A nurse may be blackballed at work and have trouble finding another job when recommendations aren’t forthcoming, she added.
Hospital human resource departments have mixed feelings about such a bill because it would protect some employees from being rightfully fired for other reasons, Easterly noted. “But whistle-blowing legislation needs to be there to protect patients. Nurses need to know that they can pick up the phone and report unsafe conditions,” she said.
Another legislative priority for the GNA is protection of RNs against mandatory overtime.
“Mandatory overtime is a health care hot button right now, especially as hospitals are busiest in the winter months and there’s still a nursing shortage,” Easterly said. “Research shows that people who work more than 50 hours a week make more mistakes. Other states have mandated hours, but we hate to see that happen in health care because it takes away the flexibility an organization needs to have to deliver good service.”
While the GNA supports protection against mandatory overtime for RNs as a safe staffing issue, the organization also knows that hospitals are making positive changes in this direction because they want to retain the nurses they have.
“Nurses are like diamonds right now — you don’t hire them to work them to death with too many hours,” Easterly said.
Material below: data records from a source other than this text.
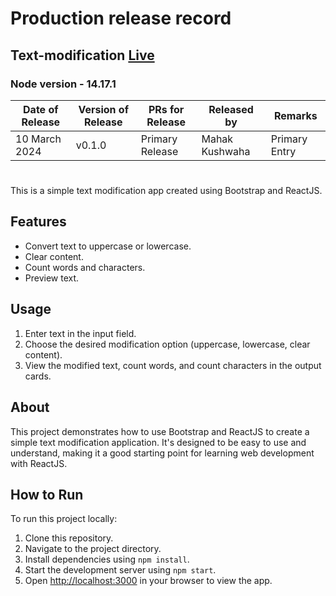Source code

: # Production release record
## Text-modification [Live](https://text-modification.netlify.app/)
### Node version - 14.17.1

| Date of Release  | Version of Release | PRs for Release | Released by    | Remarks       |
| ---------------- | ------------------ | --------------- | -------------- | ------------- |
| 10 March 2024 | v0.1.0             | Primary Release | Mahak Kushwaha | Primary Entry |

#
This is a simple text modification app created using Bootstrap and ReactJS.

## Features

- Convert text to uppercase or lowercase.
- Clear content.
- Count words and characters.
- Preview text.

## Usage

1. Enter text in the input field.
2. Choose the desired modification option (uppercase, lowercase, clear content).
3. View the modified text, count words, and count characters in the output cards.

## About

This project demonstrates how to use Bootstrap and ReactJS to create a simple text modification application. It's designed to be easy to use and understand, making it a good starting point for learning web development with ReactJS.

## How to Run

To run this project locally:

1. Clone this repository.
2. Navigate to the project directory.
3. Install dependencies using `npm install`.
4. Start the development server using `npm start`.
5. Open [http://localhost:3000](http://localhost:3000) in your browser to view the app.
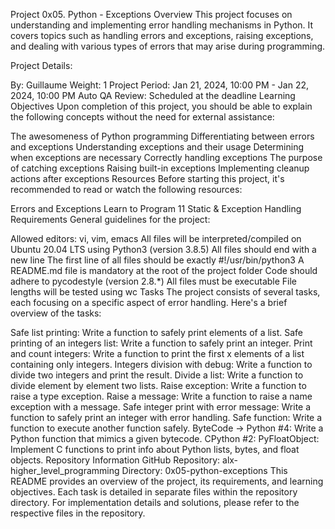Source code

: Project 0x05. Python - Exceptions
Overview
This project focuses on understanding and implementing error handling mechanisms in Python. It covers topics such as handling errors and exceptions, raising exceptions, and dealing with various types of errors that may arise during programming.

Project Details:

By: Guillaume
Weight: 1
Project Period: Jan 21, 2024, 10:00 PM - Jan 22, 2024, 10:00 PM
Auto QA Review: Scheduled at the deadline
Learning Objectives
Upon completion of this project, you should be able to explain the following concepts without the need for external assistance:

The awesomeness of Python programming
Differentiating between errors and exceptions
Understanding exceptions and their usage
Determining when exceptions are necessary
Correctly handling exceptions
The purpose of catching exceptions
Raising built-in exceptions
Implementing cleanup actions after exceptions
Resources
Before starting this project, it's recommended to read or watch the following resources:

Errors and Exceptions
Learn to Program 11 Static & Exception Handling
Requirements
General guidelines for the project:

Allowed editors: vi, vim, emacs
All files will be interpreted/compiled on Ubuntu 20.04 LTS using Python3 (version 3.8.5)
All files should end with a new line
The first line of all files should be exactly #!/usr/bin/python3
A README.md file is mandatory at the root of the project folder
Code should adhere to pycodestyle (version 2.8.*)
All files must be executable
File lengths will be tested using wc
Tasks
The project consists of several tasks, each focusing on a specific aspect of error handling. Here's a brief overview of the tasks:

Safe list printing: Write a function to safely print elements of a list.
Safe printing of an integers list: Write a function to safely print an integer.
Print and count integers: Write a function to print the first x elements of a list containing only integers.
Integers division with debug: Write a function to divide two integers and print the result.
Divide a list: Write a function to divide element by element two lists.
Raise exception: Write a function to raise a type exception.
Raise a message: Write a function to raise a name exception with a message.
Safe integer print with error message: Write a function to safely print an integer with error handling.
Safe function: Write a function to execute another function safely.
ByteCode -> Python #4: Write a Python function that mimics a given bytecode.
CPython #2: PyFloatObject: Implement C functions to print info about Python lists, bytes, and float objects.
Repository Information
GitHub Repository: alx-higher_level_programming
Directory: 0x05-python-exceptions
This README provides an overview of the project, its requirements, and learning objectives. Each task is detailed in separate files within the repository directory. For implementation details and solutions, please refer to the respective files in the repository.
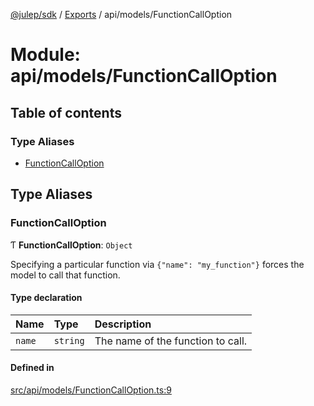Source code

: [@julep/sdk](../README.md) / [Exports](../modules.md) / api/models/FunctionCallOption

# Module: api/models/FunctionCallOption

## Table of contents

### Type Aliases

- [FunctionCallOption](api_models_FunctionCallOption.md#functioncalloption)

## Type Aliases

### FunctionCallOption

Ƭ **FunctionCallOption**: `Object`

Specifying a particular function via `{"name": "my_function"}` forces the model to call that function.

#### Type declaration

| Name | Type | Description |
| :------ | :------ | :------ |
| `name` | `string` | The name of the function to call. |

#### Defined in

[src/api/models/FunctionCallOption.ts:9](https://github.com/julep-ai/julep/blob/035e7f91b35da5c19151875490e535b6923a07fe/sdks/ts/src/api/models/FunctionCallOption.ts#L9)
The GNA also will be watching budgetary measures that would impact negatively on the health of Georgia citizens. It supports continuation of funding for school nurses and adequate levels of funding for PeachCare and Medicaid, so that people can get the health care they need.
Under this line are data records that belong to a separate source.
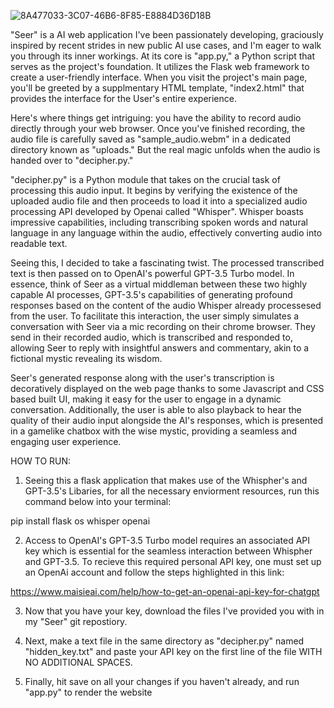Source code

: 

![8A477033-3C07-46B6-8F85-E8884D36D18B](https://github.com/issamohamed/Seer/assets/48192737/526cd89d-b8bb-4a03-af41-a07d37d00845)

 "Seer" is a AI web application I've been passionately developing, graciously inspired by recent strides in new public AI use cases, and I'm eager to walk you through its inner workings. At its core is "app.py," a Python script that serves as the project's foundation. It utilizes the Flask web framework to create a user-friendly interface. When you visit the project's main page, you'll be greeted by  a supplmentary HTML template, "index2.html" that provides the interface for the User's entire experience.

Here's where things get intriguing: you have the ability to record audio directly through your web browser. Once you've finished recording, the audio file is carefully saved as "sample_audio.webm" in a dedicated directory known as "uploads." But the real magic unfolds when the audio is handed over to "decipher.py."

"decipher.py" is a Python module that takes on the crucial task of processing this audio input. It begins by verifying the existence of the uploaded audio file and then proceeds to load it into a specialized audio processing API developed by Openai called "Whisper". Whisper boasts impressive capabilities, including transcribing spoken words and natural language in any language within the audio, effectively converting audio into readable text.

Seeing this, I decided to take a fascinating twist. The processed transcribed text is then passed on to OpenAI's powerful GPT-3.5 Turbo model. In essence, think of Seer as a virtual middleman between these two highly capable AI processes, GPT-3.5's capabilities of generating profound responses based on the content of the audio Whisper already processesed from the user. To facilitate this interaction, the user simply simulates a conversation with Seer via a mic recording on their chrome browser. They send in their recorded audio, which is transcribed and responded to, allowing Seer to reply with insightful answers and commentary, akin to a fictional mystic revealing its wisdom.

Seer's generated response along with the user's transcription is decoratively displayed on the web page thanks to some Javascript and CSS based built UI, making it easy for the user to engage in a dynamic conversation. Additionally, the user is able to also playback to hear the quality of their audio input alongside the AI's responses, which is presented in a gamelike chatbox with the wise mystic, providing a seamless and engaging user experience.






HOW TO RUN:
1) Seeing this a flask application that makes use of the Whispher's and GPT-3.5's Libaries, for all the necessary enviorment resources, run this command below into your terminal:

pip install flask os whisper openai


2) Access to OpenAI's GPT-3.5 Turbo model requires an associated API key which is essential for the seamless interaction between Whispher and GPT-3.5. To recieve this required personal API key, one must set up an OpenAi account and follow the steps highlighted in this link:
  
  
https://www.maisieai.com/help/how-to-get-an-openai-api-key-for-chatgpt  




3) Now that you have your key, download the files I've provided you with in my "Seer" git repostiory.


5) Next, make a text file in the same directory as "decipher.py" named "hidden_key.txt" and paste your API key on the first line of the file WITH NO ADDITIONAL SPACES.

6) Finally, hit save on all your changes if you haven't already, and run "app.py" to render the website
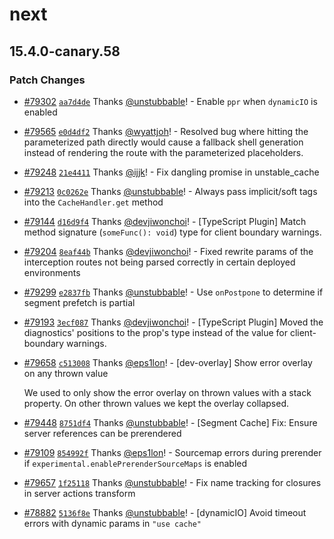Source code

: # next

## 15.4.0-canary.58

### Patch Changes

- [#79302](https://github.com/vercel/next.js/pull/79302) [`aa7d4de`](https://github.com/vercel/next.js/commit/aa7d4de472519f1b1a7a191177edfd08ab61b521) Thanks [@unstubbable](https://github.com/unstubbable)! - Enable `ppr` when `dynamicIO` is enabled

- [#79565](https://github.com/vercel/next.js/pull/79565) [`e0d4df2`](https://github.com/vercel/next.js/commit/e0d4df2180111bcb1511fc08d40d4c1b237326dd) Thanks [@wyattjoh](https://github.com/wyattjoh)! - Resolved bug where hitting the parameterized path directly would cause a fallback shell generation instead of rendering the route with the parameterized placeholders.

- [#79248](https://github.com/vercel/next.js/pull/79248) [`21e4411`](https://github.com/vercel/next.js/commit/21e4411648cd82f91f31d08114678c37efc27fec) Thanks [@ijjk](https://github.com/ijjk)! - Fix dangling promise in unstable_cache

- [#79213](https://github.com/vercel/next.js/pull/79213) [`0c0262e`](https://github.com/vercel/next.js/commit/0c0262e604d92ffd9b92c83e8277dcb0222240ed) Thanks [@unstubbable](https://github.com/unstubbable)! - Always pass implicit/soft tags into the `CacheHandler.get` method

- [#79144](https://github.com/vercel/next.js/pull/79144) [`d16d9f4`](https://github.com/vercel/next.js/commit/d16d9f46b647469fdc49e8408b0fd3b645ccce98) Thanks [@devjiwonchoi](https://github.com/devjiwonchoi)! - [TypeScript Plugin] Match method signature (`someFunc(): void`) type for client boundary warnings.

- [#79204](https://github.com/vercel/next.js/pull/79204) [`8eaf44b`](https://github.com/vercel/next.js/commit/8eaf44b0364b7bca794918da990f8c73420cff7f) Thanks [@devjiwonchoi](https://github.com/devjiwonchoi)! - Fixed rewrite params of the interception routes not being parsed correctly in certain deployed environments

- [#79299](https://github.com/vercel/next.js/pull/79299) [`e2837fb`](https://github.com/vercel/next.js/commit/e2837fb3b485bde391f1dfb1d6fdb87f4bd71d1e) Thanks [@unstubbable](https://github.com/unstubbable)! - Use `onPostpone` to determine if segment prefetch is partial

- [#79193](https://github.com/vercel/next.js/pull/79193) [`3ecf087`](https://github.com/vercel/next.js/commit/3ecf087f10fdfba4426daa02b459387bc9c3c54f) Thanks [@devjiwonchoi](https://github.com/devjiwonchoi)! - [TypeScript Plugin] Moved the diagnostics' positions to the prop's type instead of the value for client-boundary warnings.

- [#79658](https://github.com/vercel/next.js/pull/79658) [`c513008`](https://github.com/vercel/next.js/commit/c51300807ea7e0590104343b8616572503f0b78d) Thanks [@eps1lon](https://github.com/eps1lon)! - [dev-overlay] Show error overlay on any thrown value

  We used to only show the error overlay on thrown values with a stack property.
  On other thrown values we kept the overlay collapsed.

- [#79448](https://github.com/vercel/next.js/pull/79448) [`8751df4`](https://github.com/vercel/next.js/commit/8751df4ee3d78a5ba53ae2ab7103da02d2637a06) Thanks [@unstubbable](https://github.com/unstubbable)! - [Segment Cache] Fix: Ensure server references can be prerendered

- [#79109](https://github.com/vercel/next.js/pull/79109) [`854992f`](https://github.com/vercel/next.js/commit/854992f4d7ca576390c231c1ab97643b37dc44f6) Thanks [@eps1lon](https://github.com/eps1lon)! - Sourcemap errors during prerender if `experimental.enablePrerenderSourceMaps` is enabled

- [#79657](https://github.com/vercel/next.js/pull/79657) [`1f25118`](https://github.com/vercel/next.js/commit/1f2511839052b0a66d70ff1e328af6ac816db1ff) Thanks [@unstubbable](https://github.com/unstubbable)! - Fix name tracking for closures in server actions transform

- [#78882](https://github.com/vercel/next.js/pull/78882) [`5136f8e`](https://github.com/vercel/next.js/commit/5136f8ecfd06f638325a2f45656744cbebd3fe97) Thanks [@unstubbable](https://github.com/unstubbable)! - [dynamicIO] Avoid timeout errors with dynamic params in `"use cache"`
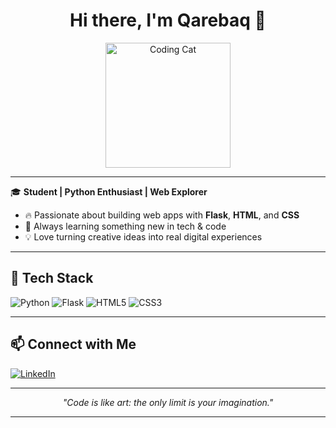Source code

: <!-- Profile README for Qarebaq -->

<h1 align="center">Hi there, I'm Qarebaq 👋</h1>

<p align="center">
  <img src="https://media.giphy.com/media/v1.Y2lkPTc5MGI3NjExdGx6N3B6N3k4c2VqN3J2cHh2Z3Q4eGRubzQyNm1xM2Q0dmY1YjMwbCZlcD12MV9naWZzX3NlYXJjaCZjdD1n/xbaoxRZ3M7LR2/giphy.gif" width="200" alt="Coding Cat">
</p>

---

🎓 **Student | Python Enthusiast | Web Explorer**

- 🔥 Passionate about building web apps with **Flask**, **HTML**, and **CSS**
- 🌱 Always learning something new in tech & code
- 💡 Love turning creative ideas into real digital experiences

---

## 🚀 Tech Stack

![Python](https://img.shields.io/badge/Python-3776AB?style=for-the-badge&logo=python&logoColor=white)
![Flask](https://img.shields.io/badge/Flask-000000?style=for-the-badge&logo=flask&logoColor=white)
![HTML5](https://img.shields.io/badge/HTML5-E34F26?style=for-the-badge&logo=html5&logoColor=white)
![CSS3](https://img.shields.io/badge/CSS3-1572B6?style=for-the-badge&logo=css3&logoColor=white)

---

## 📫 Connect with Me

[![LinkedIn](https://img.shields.io/badge/LinkedIn-0A66C2?style=for-the-badge&logo=linkedin&logoColor=white)](https://www.linkedin.com/in/blackgarden/)

---

<!-- Fun fact or motto goes here! -->
<p align="center"><i>"Code is like art: the only limit is your imagination."</i></p>

---

<!-- GitHub Stats Section (Optional, uncomment to enable) -->
<!--
<p align="center">
  <img src="https://github-readme-stats.vercel.app/api?username=Qarebaq&show_icons=true&theme=radical" alt="Qarebaq's GitHub stats" />
</p>
-->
“Last year, the state did a good job of increasing nursing scholarships and we want to maintain that level of funding,” Easterly said. The University System is lobbying for new nursing facilities and higher salaries for faculty, but in a tight budget, the efforts face stiff competition for the dollars.
“We always deal with a two-year session and this year we have the change to a Republican majority and new speaker. It’ll probably take half the session to iron out those growing pains,” Easterly said. “Our game plan is to lay the ground work this year, work all summer talking to legislators and then hope next year to get everything we want.”